### Exercise goal
Rewrite the lines from the one containing "# Procedimento" through the one containing "### [Utilizar a", replacing "Utilizar" with "Usar" and leaving everything else unchanged.

### Records for this task
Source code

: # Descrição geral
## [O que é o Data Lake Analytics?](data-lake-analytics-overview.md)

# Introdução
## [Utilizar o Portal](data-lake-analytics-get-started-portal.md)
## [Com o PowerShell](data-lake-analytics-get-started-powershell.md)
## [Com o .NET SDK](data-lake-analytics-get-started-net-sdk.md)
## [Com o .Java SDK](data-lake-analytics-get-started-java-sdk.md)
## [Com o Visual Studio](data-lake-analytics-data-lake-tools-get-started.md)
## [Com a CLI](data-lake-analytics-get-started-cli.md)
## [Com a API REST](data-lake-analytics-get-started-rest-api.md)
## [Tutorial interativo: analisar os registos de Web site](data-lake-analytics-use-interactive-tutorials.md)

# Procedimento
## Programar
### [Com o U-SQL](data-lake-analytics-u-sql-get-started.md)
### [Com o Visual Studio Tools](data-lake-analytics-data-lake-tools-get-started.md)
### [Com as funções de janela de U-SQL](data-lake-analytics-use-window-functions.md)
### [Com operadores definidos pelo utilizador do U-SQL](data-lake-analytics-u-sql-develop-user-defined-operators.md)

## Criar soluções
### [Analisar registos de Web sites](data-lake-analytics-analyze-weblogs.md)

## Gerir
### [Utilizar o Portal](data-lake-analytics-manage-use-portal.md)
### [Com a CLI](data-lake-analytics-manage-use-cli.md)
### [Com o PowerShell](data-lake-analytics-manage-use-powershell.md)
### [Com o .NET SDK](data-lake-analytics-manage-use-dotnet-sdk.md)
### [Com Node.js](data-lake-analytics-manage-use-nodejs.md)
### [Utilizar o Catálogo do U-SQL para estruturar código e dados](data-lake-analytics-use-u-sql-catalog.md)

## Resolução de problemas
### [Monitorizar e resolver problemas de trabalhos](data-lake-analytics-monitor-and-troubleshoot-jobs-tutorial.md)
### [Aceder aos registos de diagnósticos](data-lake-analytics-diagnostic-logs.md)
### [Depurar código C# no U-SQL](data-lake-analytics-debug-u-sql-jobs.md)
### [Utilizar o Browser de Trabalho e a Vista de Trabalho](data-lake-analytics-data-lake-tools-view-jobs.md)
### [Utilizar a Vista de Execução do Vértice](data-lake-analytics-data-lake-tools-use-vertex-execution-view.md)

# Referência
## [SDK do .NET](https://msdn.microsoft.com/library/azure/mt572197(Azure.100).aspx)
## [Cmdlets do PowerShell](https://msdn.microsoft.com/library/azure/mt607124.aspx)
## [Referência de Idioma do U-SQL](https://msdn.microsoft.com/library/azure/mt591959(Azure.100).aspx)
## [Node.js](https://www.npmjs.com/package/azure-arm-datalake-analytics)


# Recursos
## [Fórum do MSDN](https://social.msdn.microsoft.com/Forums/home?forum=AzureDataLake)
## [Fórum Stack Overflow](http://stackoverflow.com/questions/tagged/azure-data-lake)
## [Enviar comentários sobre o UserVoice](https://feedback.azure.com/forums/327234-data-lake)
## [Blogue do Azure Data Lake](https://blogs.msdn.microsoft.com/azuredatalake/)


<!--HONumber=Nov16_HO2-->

### Answer to the exercise
# Procedimento
## Programar
### [Com o U-SQL](data-lake-analytics-u-sql-get-started.md)
### [Com o Visual Studio Tools](data-lake-analytics-data-lake-tools-get-started.md)
### [Com as funções de janela de U-SQL](data-lake-analytics-use-window-functions.md)
### [Com operadores definidos pelo utilizador do U-SQL](data-lake-analytics-u-sql-develop-user-defined-operators.md)

## Criar soluções
### [Analisar registos de Web sites](data-lake-analytics-analyze-weblogs.md)

## Gerir
### [Usar o Portal](data-lake-analytics-manage-use-portal.md)
### [Com a CLI](data-lake-analytics-manage-use-cli.md)
### [Com o PowerShell](data-lake-analytics-manage-use-powershell.md)
### [Com o .NET SDK](data-lake-analytics-manage-use-dotnet-sdk.md)
### [Com Node.js](data-lake-analytics-manage-use-nodejs.md)
### [Usar o Catálogo do U-SQL para estruturar código e dados](data-lake-analytics-use-u-sql-catalog.md)

## Resolução de problemas
### [Monitorizar e resolver problemas de trabalhos](data-lake-analytics-monitor-and-troubleshoot-jobs-tutorial.md)
### [Aceder aos registos de diagnósticos](data-lake-analytics-diagnostic-logs.md)
### [Depurar código C# no U-SQL](data-lake-analytics-debug-u-sql-jobs.md)
### [Usar o Browser de Trabalho e a Vista de Trabalho](data-lake-analytics-data-lake-tools-view-jobs.md)
### [Usar a Vista de Execução do Vértice](data-lake-analytics-data-lake-tools-use-vertex-execution-view.md)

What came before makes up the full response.